Supplied text>

Saturday being the day of rest, I rested. And with nothing to do I rested till about 6pm. I’d hardly got out of bed. Then did restful web-browsing for a couple of hours and listened to Radio Three’s Debussy’s Pelleas et Melisande (sorry, it is a bit twee and dull – what did Maeterlinck think he was doing? The plot as depressing as anything in Wagner or Puccini but the music much less thrilling, al a bit precious and wasted) and had a nice hot bath. And because I hadn’t talked to anyone all day, went to the pub just before closing time.

Sometimes pubs just work. Did I say that already? Not many people in there and G the DJ doing failed Karaoke to about ten customers who weren’t interested. But D & N – father and son – had won 900 quid on the horses (so I got bought a pint!) and heard all about how the son (who I have sort of known since he was at primary school) had broken up with his girlfriend and is crashing on his dad’s floor. And there was a lost couple from Essex who weren’t sure of the way home. And two blokes from Edinburgh who looked about the same age to me but one was the other’s father-in-law. OK, Leith – but I was the only other one who knew the words to “Sunshine on Leith”. And the Essex couple turned out to have been married and divorced and got together again. And their 18-year-old daughter has gone off somewhere so they are taking the opportuinity to do a sort of pub crawl and have no idea how they will get home to the Outer Darkness Beyond Romford, They just walked into the pub for a quick one on the way home and are still here three hours later, And the barmaid showed us pictures of her little daughter on her phone and other people shared their photos and there were silly arguments about being Scottish or English and the DJ played some soppy music and people danced – I mean like ballroom dancing. P & A who have been married for years danced to “Brealing up is hard to so” and we all clapped and cheered and someone danced with Dave and the odd Jewish used car dealers danced and when it was mostly all over at about midnight another dozen neighbours turned up, a family party, and they danced and it was soppy. Weird, and soppy.

Required action 1> In the diary entry about a Saturday at the pub, how much money had D and N won on the horses?
Required action 2> Reproduce word for word the passage of the diary entry about a Saturday at the pub that runs from "Saturday being the" to "before closing time.".

Listed records>

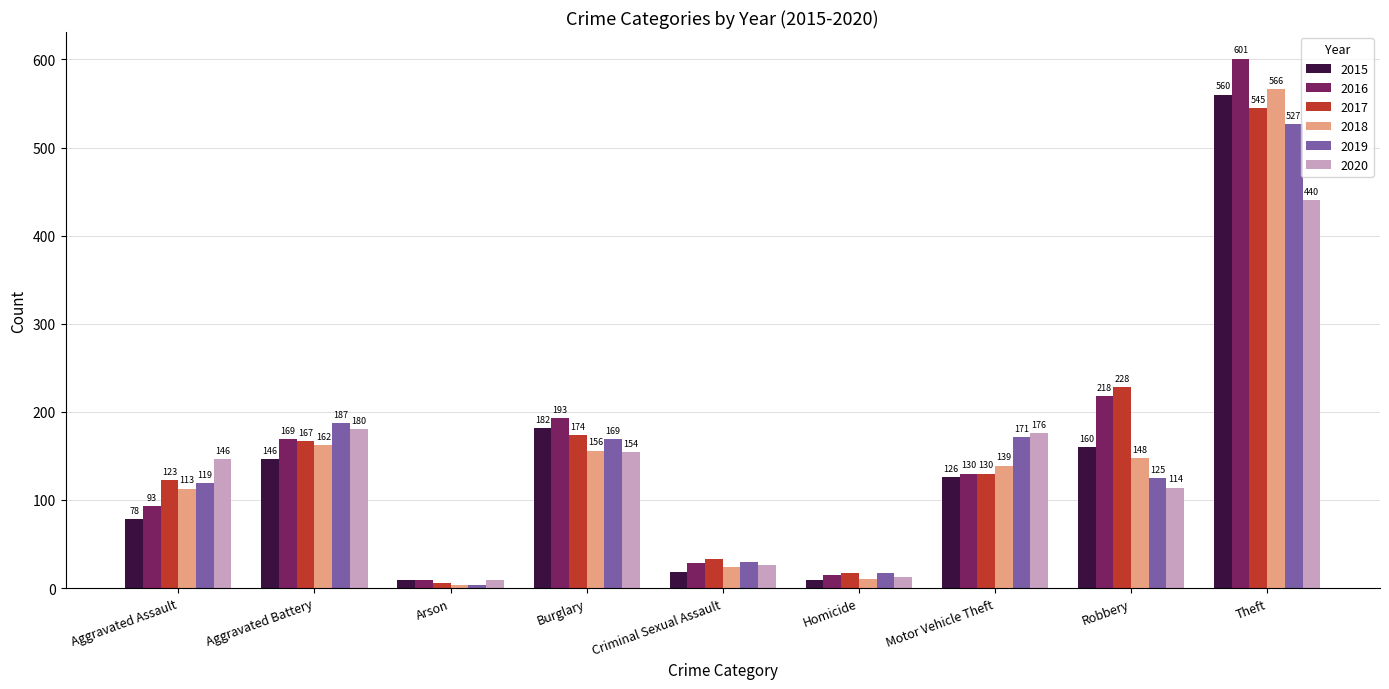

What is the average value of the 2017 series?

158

==

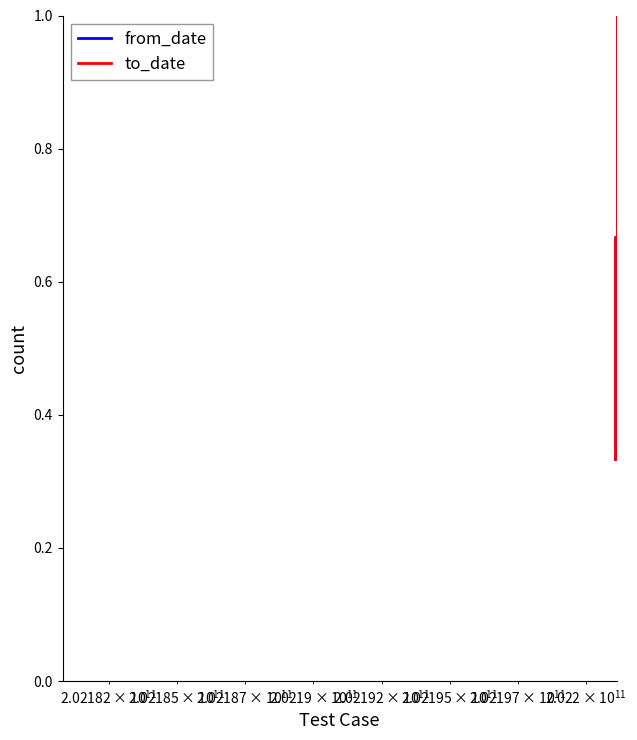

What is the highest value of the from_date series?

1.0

--

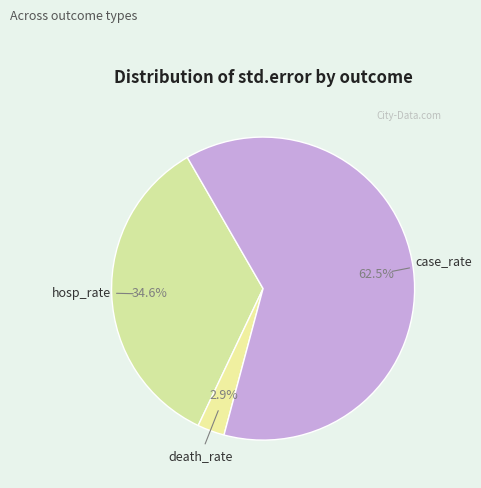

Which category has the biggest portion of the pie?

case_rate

Answer 1> They had won 900 quid.

Answer 2>
Saturday being the day of rest, I rested. And with nothing to do I rested till about 6pm. I’d hardly got out of bed. Then did restful web-browsing for a couple of hours and listened to Radio Three’s Debussy’s Pelleas et Melisande (sorry, it is a bit twee and dull – what did Maeterlinck think he was doing? The plot as depressing as anything in Wagner or Puccini but the music much less thrilling, al a bit precious and wasted) and had a nice hot bath. And because I hadn’t talked to anyone all day, went to the pub just before closing time.